Dataset entries ->
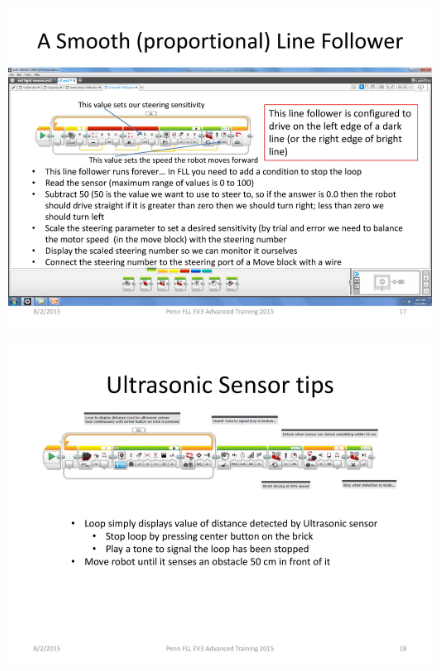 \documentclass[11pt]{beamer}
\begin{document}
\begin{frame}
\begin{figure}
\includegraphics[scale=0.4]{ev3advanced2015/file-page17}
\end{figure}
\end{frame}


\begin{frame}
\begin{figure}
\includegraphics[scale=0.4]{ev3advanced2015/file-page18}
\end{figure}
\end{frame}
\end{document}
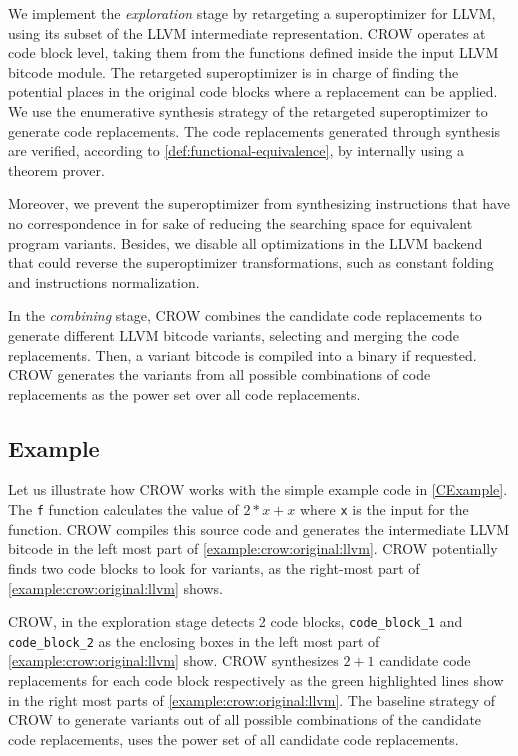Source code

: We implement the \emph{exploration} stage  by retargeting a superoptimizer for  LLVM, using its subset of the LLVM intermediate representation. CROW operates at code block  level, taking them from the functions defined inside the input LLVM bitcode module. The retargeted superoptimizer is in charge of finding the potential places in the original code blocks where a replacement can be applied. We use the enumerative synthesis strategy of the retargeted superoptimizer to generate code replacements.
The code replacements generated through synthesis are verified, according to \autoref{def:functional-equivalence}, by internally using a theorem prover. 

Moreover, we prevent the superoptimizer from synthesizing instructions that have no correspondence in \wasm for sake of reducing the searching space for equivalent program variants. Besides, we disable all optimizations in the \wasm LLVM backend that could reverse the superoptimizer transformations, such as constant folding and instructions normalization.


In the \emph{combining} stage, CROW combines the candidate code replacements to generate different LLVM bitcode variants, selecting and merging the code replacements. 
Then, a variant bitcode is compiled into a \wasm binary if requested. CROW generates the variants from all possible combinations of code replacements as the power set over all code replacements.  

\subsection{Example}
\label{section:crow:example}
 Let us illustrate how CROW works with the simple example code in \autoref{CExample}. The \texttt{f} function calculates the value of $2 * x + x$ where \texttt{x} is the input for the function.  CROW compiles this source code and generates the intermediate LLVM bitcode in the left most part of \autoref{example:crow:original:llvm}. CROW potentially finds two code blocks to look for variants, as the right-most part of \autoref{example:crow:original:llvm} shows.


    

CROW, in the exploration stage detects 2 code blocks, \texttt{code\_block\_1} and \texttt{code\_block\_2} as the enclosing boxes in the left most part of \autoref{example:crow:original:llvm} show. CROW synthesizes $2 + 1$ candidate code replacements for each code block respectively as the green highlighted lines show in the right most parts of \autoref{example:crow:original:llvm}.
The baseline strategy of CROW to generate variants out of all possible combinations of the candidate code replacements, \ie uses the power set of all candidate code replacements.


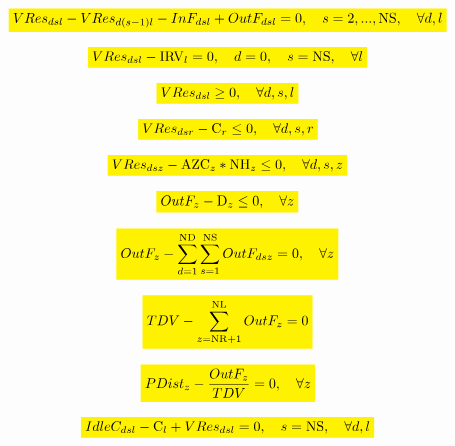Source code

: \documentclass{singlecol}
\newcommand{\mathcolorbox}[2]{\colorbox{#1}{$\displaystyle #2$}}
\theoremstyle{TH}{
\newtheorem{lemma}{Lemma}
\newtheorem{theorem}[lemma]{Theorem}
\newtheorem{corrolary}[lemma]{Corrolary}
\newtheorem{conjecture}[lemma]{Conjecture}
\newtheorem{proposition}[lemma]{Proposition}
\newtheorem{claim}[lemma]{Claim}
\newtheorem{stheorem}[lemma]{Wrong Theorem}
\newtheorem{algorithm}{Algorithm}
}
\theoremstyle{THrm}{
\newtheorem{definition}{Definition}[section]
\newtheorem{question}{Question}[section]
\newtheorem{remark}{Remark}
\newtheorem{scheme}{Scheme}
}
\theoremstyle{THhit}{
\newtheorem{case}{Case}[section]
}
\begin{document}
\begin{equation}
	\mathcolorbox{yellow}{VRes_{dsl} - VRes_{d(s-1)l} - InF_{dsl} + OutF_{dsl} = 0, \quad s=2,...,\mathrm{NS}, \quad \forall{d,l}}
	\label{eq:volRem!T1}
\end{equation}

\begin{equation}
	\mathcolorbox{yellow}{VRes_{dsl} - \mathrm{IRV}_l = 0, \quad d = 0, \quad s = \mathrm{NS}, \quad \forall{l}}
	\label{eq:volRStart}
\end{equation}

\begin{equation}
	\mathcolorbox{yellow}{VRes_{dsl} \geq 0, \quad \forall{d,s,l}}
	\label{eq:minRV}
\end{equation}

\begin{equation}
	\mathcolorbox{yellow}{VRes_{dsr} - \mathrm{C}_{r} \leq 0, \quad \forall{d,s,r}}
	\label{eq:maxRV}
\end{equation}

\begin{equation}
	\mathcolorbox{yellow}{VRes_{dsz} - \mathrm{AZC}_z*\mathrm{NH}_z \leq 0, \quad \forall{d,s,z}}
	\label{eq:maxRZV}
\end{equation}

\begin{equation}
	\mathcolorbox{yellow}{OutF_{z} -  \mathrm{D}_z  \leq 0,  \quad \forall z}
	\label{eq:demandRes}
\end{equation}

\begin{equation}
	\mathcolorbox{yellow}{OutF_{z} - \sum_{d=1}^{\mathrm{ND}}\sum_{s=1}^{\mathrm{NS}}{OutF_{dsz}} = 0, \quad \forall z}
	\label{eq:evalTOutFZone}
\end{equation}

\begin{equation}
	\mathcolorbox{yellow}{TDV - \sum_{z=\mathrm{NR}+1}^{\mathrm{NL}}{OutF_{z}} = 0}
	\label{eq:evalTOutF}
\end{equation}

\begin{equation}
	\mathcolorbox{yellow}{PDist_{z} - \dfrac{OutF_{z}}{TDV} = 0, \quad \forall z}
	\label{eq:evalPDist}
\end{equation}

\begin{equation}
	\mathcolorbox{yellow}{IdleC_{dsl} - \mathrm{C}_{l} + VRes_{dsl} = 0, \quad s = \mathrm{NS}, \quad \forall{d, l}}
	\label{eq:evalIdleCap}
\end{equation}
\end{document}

* * *

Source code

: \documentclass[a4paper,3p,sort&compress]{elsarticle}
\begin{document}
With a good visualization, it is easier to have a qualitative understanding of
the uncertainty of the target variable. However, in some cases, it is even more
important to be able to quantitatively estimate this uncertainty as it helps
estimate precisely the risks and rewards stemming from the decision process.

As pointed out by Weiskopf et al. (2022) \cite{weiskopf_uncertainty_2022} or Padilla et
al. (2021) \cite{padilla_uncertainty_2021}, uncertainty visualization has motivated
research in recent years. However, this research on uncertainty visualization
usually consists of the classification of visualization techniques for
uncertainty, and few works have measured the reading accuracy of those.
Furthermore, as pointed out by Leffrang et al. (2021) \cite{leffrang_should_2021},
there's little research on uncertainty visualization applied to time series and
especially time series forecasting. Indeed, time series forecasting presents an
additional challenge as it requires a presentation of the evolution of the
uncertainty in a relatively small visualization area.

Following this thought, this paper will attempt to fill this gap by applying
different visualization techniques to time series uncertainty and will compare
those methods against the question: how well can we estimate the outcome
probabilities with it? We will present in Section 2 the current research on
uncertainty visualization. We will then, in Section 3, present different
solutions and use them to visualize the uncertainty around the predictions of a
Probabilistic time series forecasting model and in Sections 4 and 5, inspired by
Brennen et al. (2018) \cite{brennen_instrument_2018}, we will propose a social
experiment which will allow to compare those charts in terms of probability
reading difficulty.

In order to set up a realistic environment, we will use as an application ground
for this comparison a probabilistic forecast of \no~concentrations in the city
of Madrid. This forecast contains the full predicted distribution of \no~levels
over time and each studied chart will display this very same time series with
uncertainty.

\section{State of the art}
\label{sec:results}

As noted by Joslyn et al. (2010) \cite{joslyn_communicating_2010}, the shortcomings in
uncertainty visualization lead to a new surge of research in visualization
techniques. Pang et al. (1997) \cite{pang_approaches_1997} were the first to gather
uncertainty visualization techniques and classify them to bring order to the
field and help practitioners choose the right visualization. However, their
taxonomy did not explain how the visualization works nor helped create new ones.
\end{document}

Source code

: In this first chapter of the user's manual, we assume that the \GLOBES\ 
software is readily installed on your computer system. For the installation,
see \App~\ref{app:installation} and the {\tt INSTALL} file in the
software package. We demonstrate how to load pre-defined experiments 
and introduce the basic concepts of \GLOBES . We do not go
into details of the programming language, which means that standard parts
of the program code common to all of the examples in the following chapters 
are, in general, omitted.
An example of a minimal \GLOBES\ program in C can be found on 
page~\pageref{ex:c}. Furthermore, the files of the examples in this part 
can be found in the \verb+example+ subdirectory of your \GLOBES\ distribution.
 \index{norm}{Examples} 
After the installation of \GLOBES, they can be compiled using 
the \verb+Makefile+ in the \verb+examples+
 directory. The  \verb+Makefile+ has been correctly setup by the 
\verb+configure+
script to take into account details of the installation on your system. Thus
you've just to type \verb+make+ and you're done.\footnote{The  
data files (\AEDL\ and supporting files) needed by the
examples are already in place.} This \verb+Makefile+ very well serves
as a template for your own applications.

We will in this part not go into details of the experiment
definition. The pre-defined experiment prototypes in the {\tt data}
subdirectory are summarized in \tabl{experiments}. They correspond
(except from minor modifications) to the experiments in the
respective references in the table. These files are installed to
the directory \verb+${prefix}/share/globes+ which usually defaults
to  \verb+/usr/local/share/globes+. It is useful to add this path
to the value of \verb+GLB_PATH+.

PROBLEM TO WORK ON -> All lines in the data above from the one with "Probabilistic time series" through the one with "uncertainty visualization techniques" must be repeated exactly, and no others.

YOUR RESPONSE ->
Probabilistic time series forecasting model and in Sections 4 and 5, inspired by
Brennen et al. (2018) \cite{brennen_instrument_2018}, we will propose a social
experiment which will allow to compare those charts in terms of probability
reading difficulty.

In order to set up a realistic environment, we will use as an application ground
for this comparison a probabilistic forecast of \no~concentrations in the city
of Madrid. This forecast contains the full predicted distribution of \no~levels
over time and each studied chart will display this very same time series with
uncertainty.

\section{State of the art}
\label{sec:results}

As noted by Joslyn et al. (2010) \cite{joslyn_communicating_2010}, the shortcomings in
uncertainty visualization lead to a new surge of research in visualization
techniques. Pang et al. (1997) \cite{pang_approaches_1997} were the first to gather
uncertainty visualization techniques and classify them to bring order to the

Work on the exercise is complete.